HUNTINGTON, W.Va. — Tom Miller is being remembered today as an outstanding reporter, colleague and humanitarian. Miller, 78, died Saturday, Sept. 24, at the Wyngate in Barboursville. A memorial service is planned for 2 p.m. Wednesday at Pea Ridge United Methodist Church.
He began working part time at The Herald Advertiser, the evening newspaper in Huntington, while a student at Marshall University. After his graduation in 1960, he became a full-time sports reporter, later moving into covering city and state government.
After retirement in 1995, Miller penned “Under the Dome,” a column about the West Virginia Legislature. Along the way, he earned the respect of his peers and many awards for his investigative reporting.
The “Who Owns West Virginia” project was awarded the 1975 Gerald Loeb Award for Distinguished Business and Financial Journalism.
A former staffer at The Herald-Dispatch, Jim Ware, said he learned a valuable lesson from Miller when he spoke to a group of reporters at the newspaper about how important it is to get the smallest detail right.
“‘Even if you write a story exposing wrongdoing by a public official, nobody will take you seriously if you get the guy’s name wrong,’ he said. That advice has stuck with me as a reporter and editor at five newspapers in four states.” Ware is the Public Safety Editor of the Wilmington (N.C.) Star News.

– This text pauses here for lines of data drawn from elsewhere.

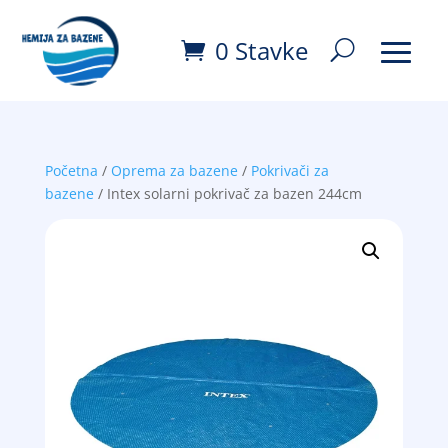
0 Stavke
Početna
/
Oprema za bazene
/
Pokrivači za
bazene
/ Intex solarni pokrivač za bazen 244cm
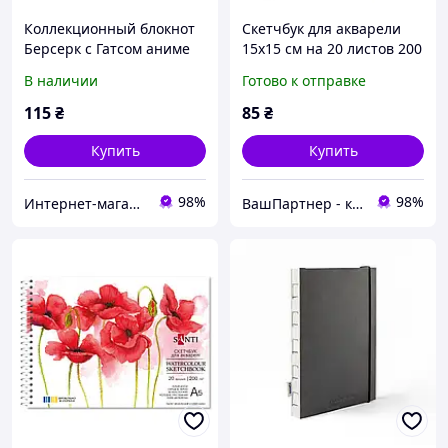
Коллекционный блокнот
Скетчбук для акварели
Берсерк с Гатсом аниме
15х15 см на 20 листов 200
мерч FG 81731AE1X0
г/м2 на спирали, ТМ
В наличии
Готово к отправке
SANTI
115
₴
85
₴
Купить
Купить
98%
98%
Интернет-магазин "SmartShop"
ВашПартнер - канцтовары, игрушки и детская книга, бытовая химия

“Tom Miller was the best all-around journalist with whom I ever worked,” said Dave Peyton, columnist at The Herald-Dispatch. “No one could get to the heart of state matters like Tom. He was able to demystify the inner workings of the Legislature better than anyone. I often stood in amazement watching him work his magic in the halls of the Legislature.”
“Tom was one of the real icons in Herald-Dispatch history. There was a time when his voice had more influence than almost anyone in the state, elected or otherwise,” said Bob Gabordi, executive editor of Florida Today and a former editor of The Herald-Dispatch. “But the real privilege of working with him was knowing him as a person. His commitment to ethical journalism was matched by his gentlemanly personality. My prayers for his family, his friends and all of his colleagues who so admired him across generations.”
“It seemed everyone in Charleston respected him, but no one respected him more than I. His series, ‘Who Owns West Virginia,’ will go down as one of the best exposes on the sad state of affairs in West Virginia. In addition to all that, he was also one of the best poker players I have ever encountered,” Peyton said.
Apparently his poker-playing skills served him well.
“Tom and I were colleagues and friends for more than 40 years,” recalled James E. Casto, retired associate editor at The Herald-Dispatch. “In the late 1960s and early 1970s we were rival reporters, each assigned to cover Huntington city government. I was working for the Herald-Dispatch and Tom for the long-since-vanished Huntington Advertiser. He regularly scooped me on big City Hall stories. For a long time, I couldn’t figure out how he did that. Then I learned that he and City Manager Ed Ewing played in the same weekly poker game, which gave him a pipeline into what was happening — and about to happen — at City Hall.
“I’m proud to have worked with him — and to have had him as a friend.”
He was good friend to not only reporters and editors, but also to the community as a whole. Miller was involved with St. Andrew’s Episcopal Church in Barboursville, his church, Pea Ridge United Methodist Church, Faith in Action and the Jeffrey George Comfort House.
In the formative years of Huntington Hospitality House, Miller was a neighbor and friend of founder Dr. Jeffrey George and helped in fundraising for the project. The Jeffrey George Comfort House closed in 2014. Miller had been on its board of directors and emceed the fundraiser Sweetheart Anniversary Ball each February.
“Tom’s reward (in heaven) surely will be great in return for his passion to help everyone he could,” said Jo Fannin, former director of the Comfort House.